It seems that GPT-4 Turbo – the most recent incarnation of the large language model (LLM) from OpenAI – winds down for the winter, just as many people are doing as December rolls onwards.
We all get those end-of-year Holiday season chill vibes (probably) and indeed that appears to be why GPT-4 Turbo – which Microsoft’s Copilot AI will soon be upgraded to – is acting in this manner.
As Wccftech highlighted, the interesting observation on the AI’s behavior was made by an LLM enthusiast, Rob Lynch, on X (formerly Twitter).
@ChatGPTapp @OpenAI @tszzl @emollick @voooooogel Wild result. gpt-4-turbo over the API produces (statistically significant) shorter completions when it “thinks” its December vs. when it thinks its May (as determined by the date in the system prompt).I took the same exact prompt… pic.twitter.com/mA7sqZUA0rDecember 11, 2023
The claim is that GPT-4 Turbo produces shorter responses – to a statistically significant extent – when the AI believes that it’s December, as opposed to May (with the testing done by changing the date in the system prompt).

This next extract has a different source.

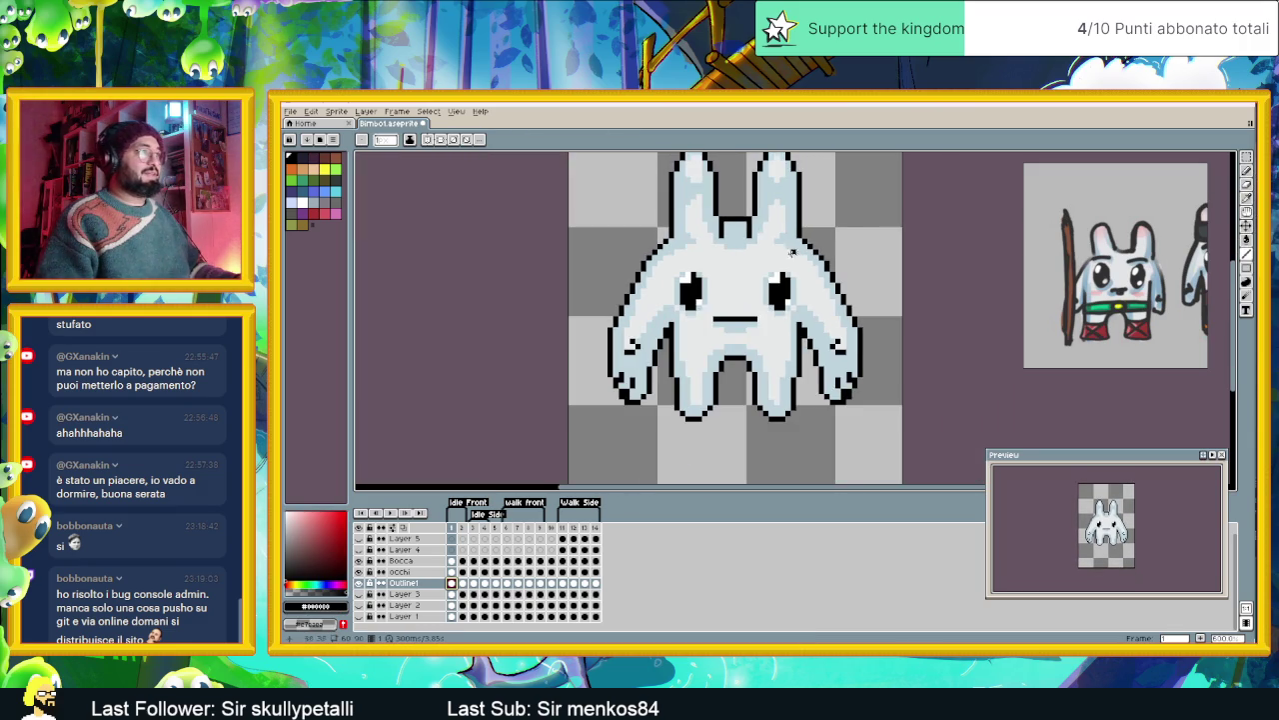
pyautogui.click(467, 138)
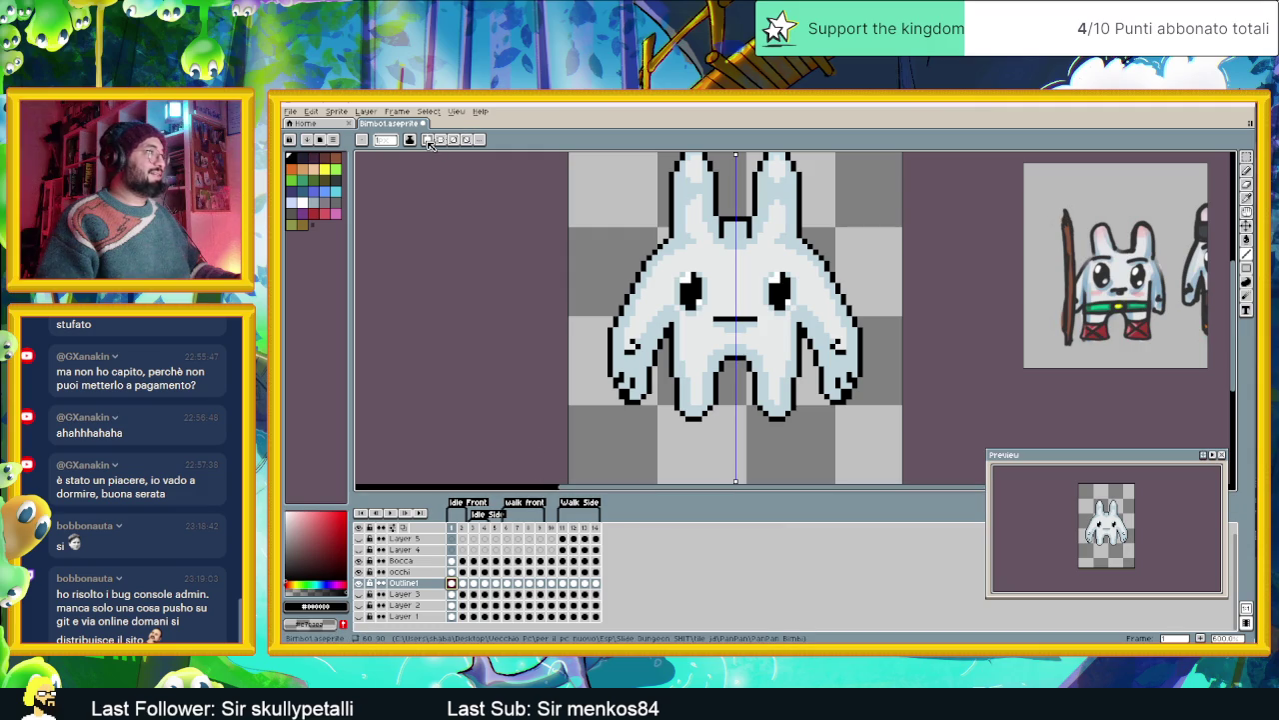
# - Symmetrically remove and lighten outline pixels along the body's diagonal edges and both feet
pyautogui.scroll(1, 805, 250)
pyautogui.scroll(1, 804, 249)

So, the tentative conclusion is that it appears GPT-4 Turbo learns this behavior from us, an idea advanced by Ethan Mollick (an Associate Professor at the Wharton School of the University of Pennsylvania who specializes in AI).

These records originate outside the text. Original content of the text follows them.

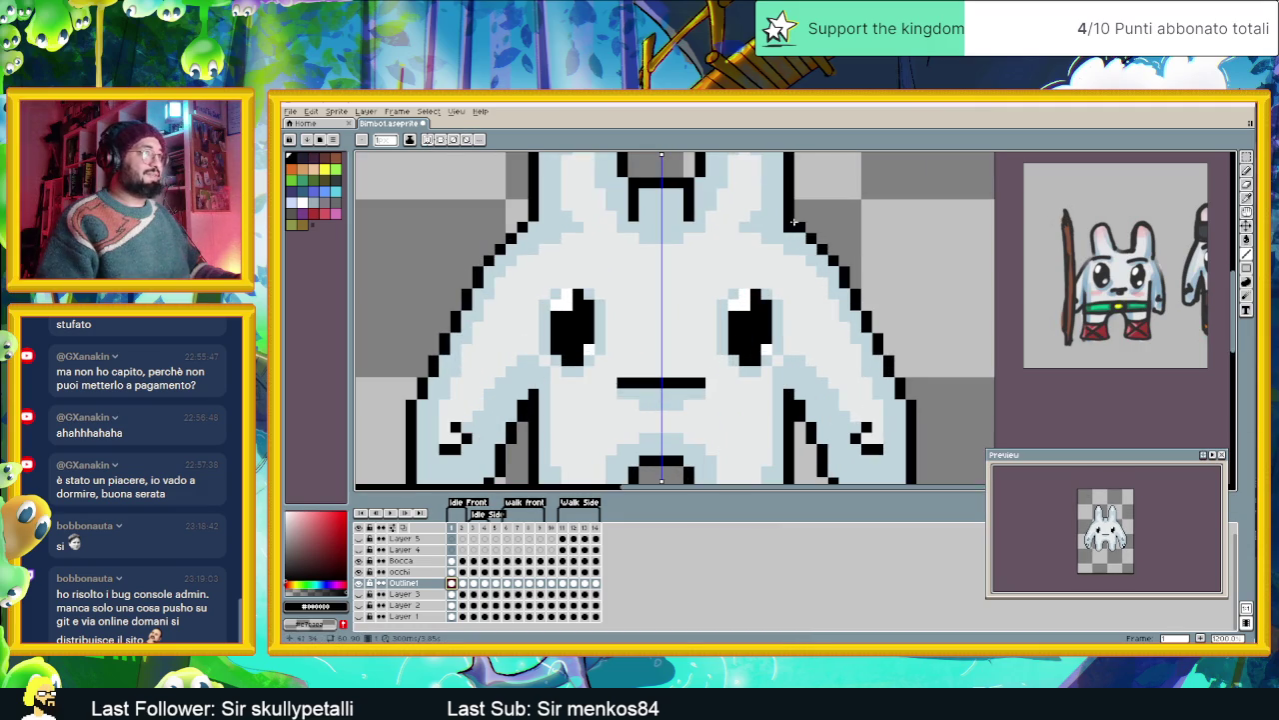
pyautogui.click(823, 249)
pyautogui.moveTo(833, 260)
pyautogui.mouseDown()
pyautogui.moveTo(884, 367)
pyautogui.moveTo(892, 295)
pyautogui.mouseUp()
pyautogui.moveTo(798, 388)
pyautogui.mouseDown()
pyautogui.moveTo(879, 390)
pyautogui.moveTo(791, 397)
pyautogui.mouseUp()
pyautogui.moveTo(870, 397)
pyautogui.mouseDown()
pyautogui.moveTo(844, 397)
pyautogui.moveTo(876, 418)
pyautogui.moveTo(860, 432)
pyautogui.mouseUp()
pyautogui.moveTo(849, 384); pyautogui.dragTo(869, 424)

OMG, the AI Winter Break Hypothesis may actually be true?There was some idle speculation that GPT-4 might perform worse in December because it “learned” to do less work over the holidays.Here is a statistically significant test showing that this may be true. LLMs are weird.🎅 https://t.co/mtCY3lmLFFDecember 11, 2023
Apparently GPT-4 Turbo is about 5% less productive if the AI thinks it’s the Holiday season.
Analysis: Winter break hypothesis
This is known as the ‘AI winter break hypothesis’ and it’s an area that is worth exploring further.
What it goes to show is how unintended influences can be picked up by an AI that we wouldn’t dream of considering – although some researchers obviously did notice and consider it, and then test it. But still, you get what we mean – and there’s a whole lot of worry around these kinds of unexpected developments.
As AI progresses, its influences, and the direction that the tech takes itself in, need careful watching over, hence all the talk of safeguards for AI being vital.
We’re rushing ahead with developing AI – or rather, the likes of OpenAI (GPT), Microsoft (Copilot), and Google (Bard) certainly are – caught up in a tech arms race, with most of the focus on driving progress as hard as possible, with safeguards being more of an afterthought. And there’s an obvious danger therein which one word sums up nicely: Skynet.
At any rate, regarding this specific experiment, it’s just one piece of evidence that the winter break theory is true for GPT-4 Turbo, and Lynch has urged others to get in touch if they can reproduce the results – and we do have one report of a successful reproduction so far. Still, that’s not enough for a concrete conclusion yet – watch this space, we guess.
As mentioned above, Microsoft is currently upgrading its Copilot AI from GPT-4 to GPT-4 Turbo, which has been advanced in terms of being more accurate and offering higher quality responses in general. Google, meanwhile, is far from standing still with its rival Bard AI, which is powered by its new LLM, Gemini.